Directive: Your copy should match the listing word for word, apart from the pictures, which are left out.

*** Data under study

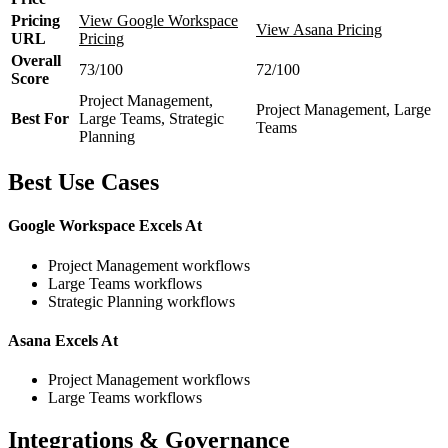
Pricing
View Google Workspace
View Asana Pricing
URL
Pricing
Overall
73/100
72/100
Score
Project Management,
Project Management, Large
Best For
Large Teams, Strategic
Teams
Planning
Best Use Cases
Google Workspace Excels At
Project Management workflows
Large Teams workflows
Strategic Planning workflows
Asana Excels At
Project Management workflows
Large Teams workflows
Integrations & Governance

******

Response area:
Pricing
View Google Workspace
View Asana Pricing
URL
Pricing
Overall
73/100
72/100
Score
Project Management,
Project Management, Large
Best For
Large Teams, Strategic
Teams
Planning
Best Use Cases
Google Workspace Excels At
Project Management workflows
Large Teams workflows
Strategic Planning workflows
Asana Excels At
Project Management workflows
Large Teams workflows
Integrations & Governance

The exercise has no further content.